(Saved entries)
........
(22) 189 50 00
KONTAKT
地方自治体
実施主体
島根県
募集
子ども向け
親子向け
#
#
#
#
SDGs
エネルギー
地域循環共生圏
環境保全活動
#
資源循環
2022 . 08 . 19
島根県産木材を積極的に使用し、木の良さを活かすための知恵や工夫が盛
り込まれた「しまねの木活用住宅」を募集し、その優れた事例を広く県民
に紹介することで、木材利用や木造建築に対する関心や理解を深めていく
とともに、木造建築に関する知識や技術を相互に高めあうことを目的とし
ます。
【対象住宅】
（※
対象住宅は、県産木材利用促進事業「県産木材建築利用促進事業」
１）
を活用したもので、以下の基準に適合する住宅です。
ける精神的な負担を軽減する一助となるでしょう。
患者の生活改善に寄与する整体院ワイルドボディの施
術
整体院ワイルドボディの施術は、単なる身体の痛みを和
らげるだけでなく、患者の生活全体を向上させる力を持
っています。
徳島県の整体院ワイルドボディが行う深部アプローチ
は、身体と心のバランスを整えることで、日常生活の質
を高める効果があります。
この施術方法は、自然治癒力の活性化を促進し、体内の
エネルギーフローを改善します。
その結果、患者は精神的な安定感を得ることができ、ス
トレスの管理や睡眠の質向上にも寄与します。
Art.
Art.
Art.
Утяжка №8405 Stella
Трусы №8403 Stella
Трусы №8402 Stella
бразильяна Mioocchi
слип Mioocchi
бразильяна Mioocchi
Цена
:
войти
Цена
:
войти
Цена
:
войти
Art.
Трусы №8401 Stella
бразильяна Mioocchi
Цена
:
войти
........
- [Task directions]: Give back the whole of the data above, exactly as written.

- [Task result]:
(22) 189 50 00
KONTAKT
地方自治体
実施主体
島根県
募集
子ども向け
親子向け
#
#
#
#
SDGs
エネルギー
地域循環共生圏
環境保全活動
#
資源循環
2022 . 08 . 19
島根県産木材を積極的に使用し、木の良さを活かすための知恵や工夫が盛
り込まれた「しまねの木活用住宅」を募集し、その優れた事例を広く県民
に紹介することで、木材利用や木造建築に対する関心や理解を深めていく
とともに、木造建築に関する知識や技術を相互に高めあうことを目的とし
ます。
【対象住宅】
（※
対象住宅は、県産木材利用促進事業「県産木材建築利用促進事業」
１）
を活用したもので、以下の基準に適合する住宅です。
ける精神的な負担を軽減する一助となるでしょう。
患者の生活改善に寄与する整体院ワイルドボディの施
術
整体院ワイルドボディの施術は、単なる身体の痛みを和
らげるだけでなく、患者の生活全体を向上させる力を持
っています。
徳島県の整体院ワイルドボディが行う深部アプローチ
は、身体と心のバランスを整えることで、日常生活の質
を高める効果があります。
この施術方法は、自然治癒力の活性化を促進し、体内の
エネルギーフローを改善します。
その結果、患者は精神的な安定感を得ることができ、ス
トレスの管理や睡眠の質向上にも寄与します。
Art.
Art.
Art.
Утяжка №8405 Stella
Трусы №8403 Stella
Трусы №8402 Stella
бразильяна Mioocchi
слип Mioocchi
бразильяна Mioocchi
Цена
:
войти
Цена
:
войти
Цена
:
войти
Art.
Трусы №8401 Stella
бразильяна Mioocchi
Цена
:
войти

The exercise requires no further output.